▶ READING TEXT:

- - - - -

Articles on the Postponing of the Shakespeare Films
** Thanks Catherine, Marion, Susan


Ken's Labour's Lost On The Bard

The Daily Express, 30 January 2001
by John McEntee

Kenneth Branagh's grand £30 million schele to make a trio of new-look Shakespearean films has hit the buffers. Branagh, I gather, has been forced to put on ice his plans to film two more of the Bard's plays following the UK box office flop of last year's critically-panned 1930s-musical version of Love's Labour's Lost, starring Alicia Silverstone and Natascah McElhone.

His hopes of making a modern-day Macbeth set in Manhattan with the lead character a media mogul like Rupert Murdoch and As You Like It set in modern-day Japan, might not be realised for another 15 years, an aide admits.

Ken, 40, the former husband of Emma Thompson, set up the now dormant Shakespeare Film Company in 1998 to make three films, each with an estimated £10 million budget.

- - - - -

▶ RECORDS SUPPLIED:
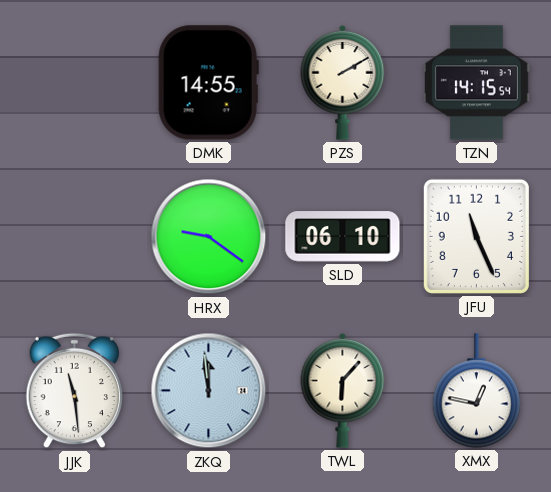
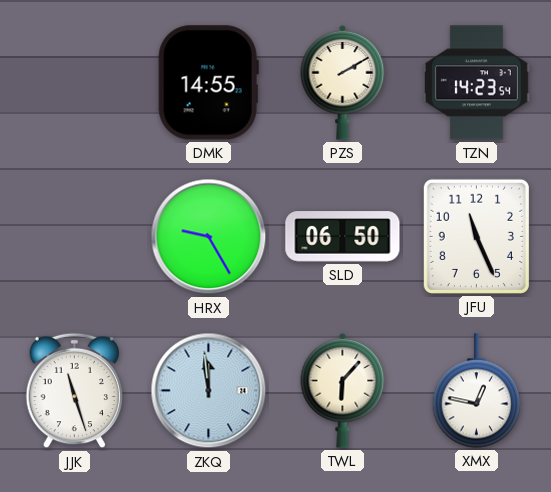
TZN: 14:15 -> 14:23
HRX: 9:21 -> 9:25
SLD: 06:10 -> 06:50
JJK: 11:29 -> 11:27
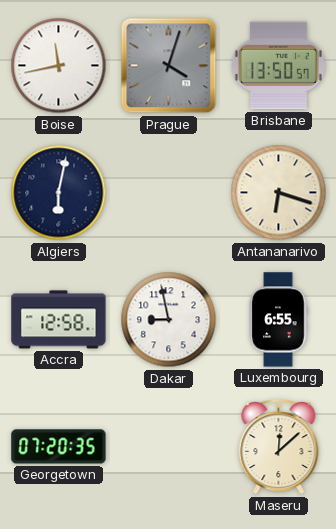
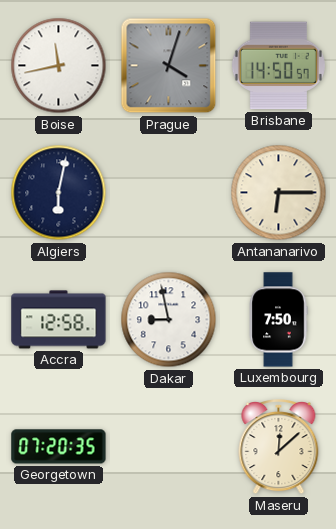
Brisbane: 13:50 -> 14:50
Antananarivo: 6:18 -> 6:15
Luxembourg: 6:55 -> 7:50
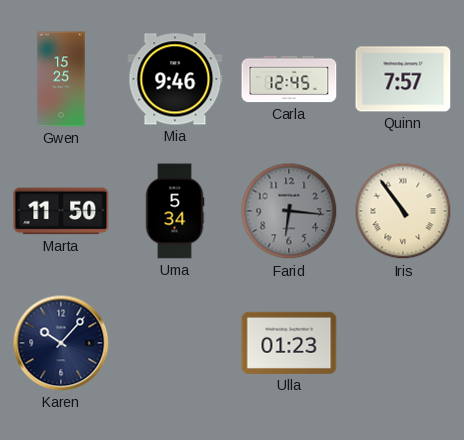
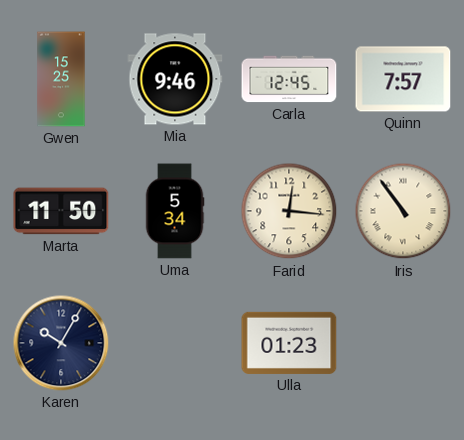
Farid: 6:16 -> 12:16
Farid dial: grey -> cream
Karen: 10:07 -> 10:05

- - - - -

▶ WHAT THE TASK REQUIRES:
Summarize the article above about the postponed Shakespeare films in two sentences.

▶ SOLUTION FOR THIS EXERCISE:
Kenneth Branagh has been forced to put on ice his plans to film two more Shakespeare plays after his 1930s-musical version of Love's Labour's Lost flopped at the UK box office. An aide admits that his planned modern-day Macbeth set in Manhattan and his As You Like It set in modern-day Japan might not be made for another 15 years, and the Shakespeare Film Company he set up in 1998 to make three films is now dormant.